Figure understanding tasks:
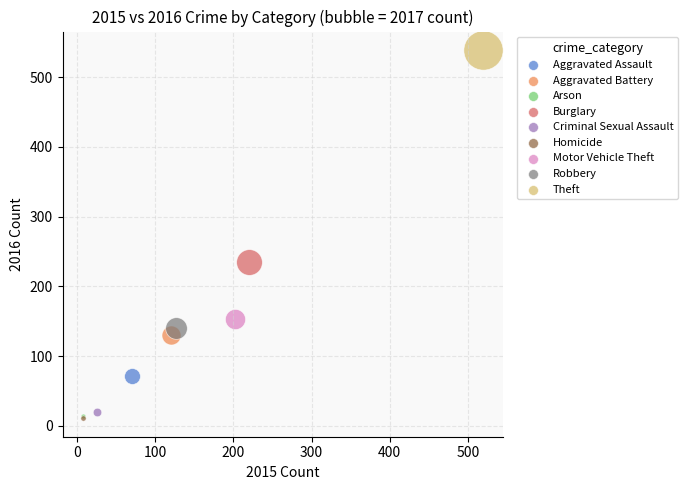

What are all the series names shown in the legend?

Aggravated Assault, Aggravated Battery, Arson, Burglary, Criminal Sexual Assault, Homicide, Motor Vehicle Theft, Robbery, Theft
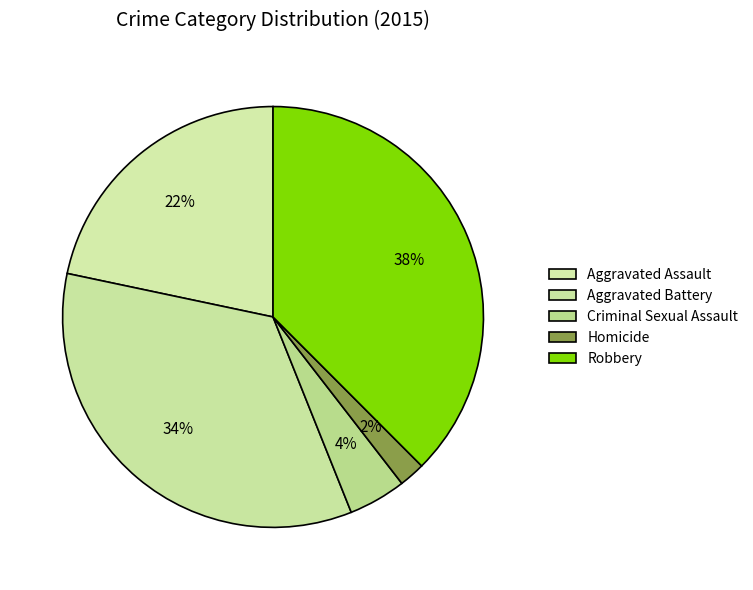

How many slices are in this pie chart?

5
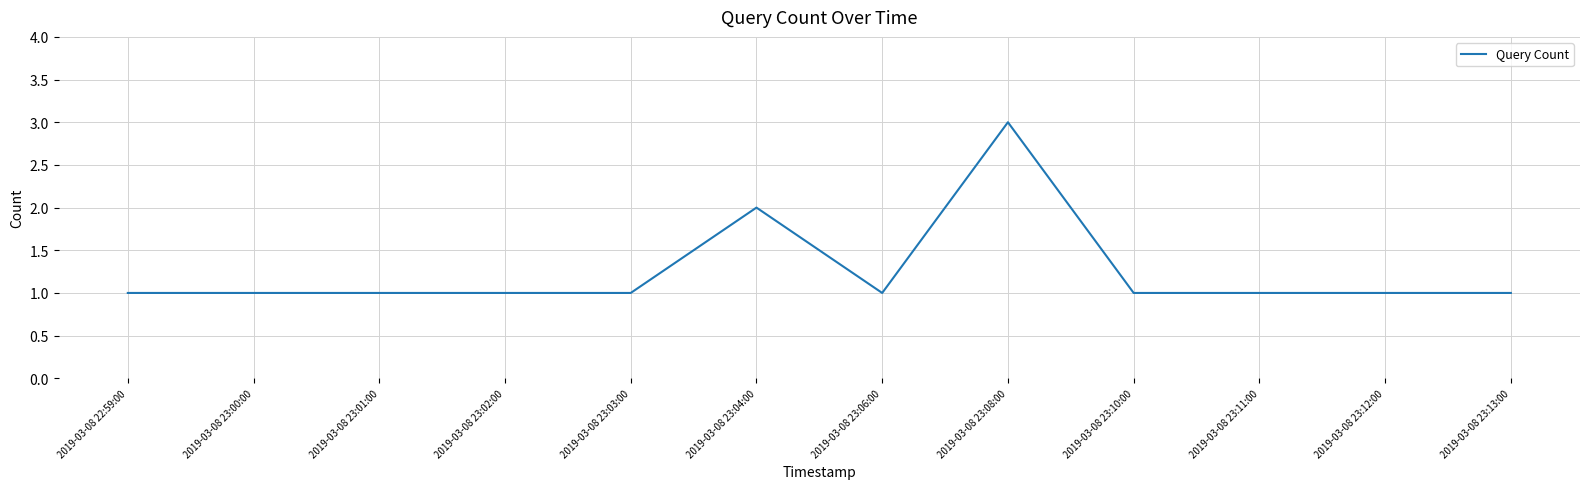

Reading right to left, transcribe all the data shown in this chart.

1	1	1	1	3	1	2	1	1	1	1	1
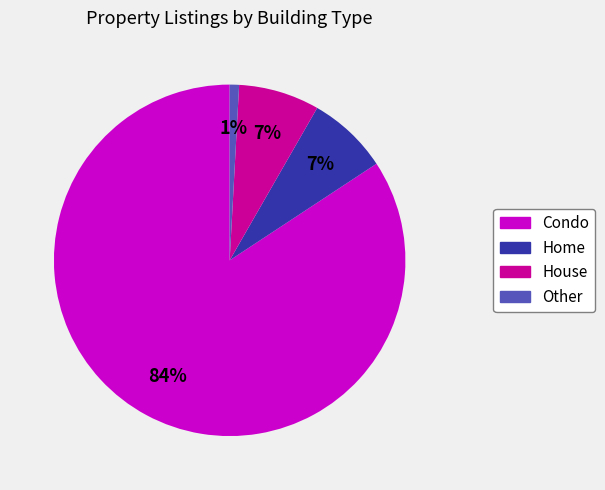

Which slice represents more than half of the pie?

Condo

### Request:
Revise the stretch from the line containing "How many slices are in this pie chart?" through the end of the listing, changing "chart" to "graph" wherever it occurs and keeping everything else the same. Omit the pictures from your answer.

### Exercise response:
How many slices are in this pie graph?

5

Reading right to left, transcribe all the data shown in this graph.

1	1	1	1	3	1	2	1	1	1	1	1

Which slice represents more than half of the pie?

Condo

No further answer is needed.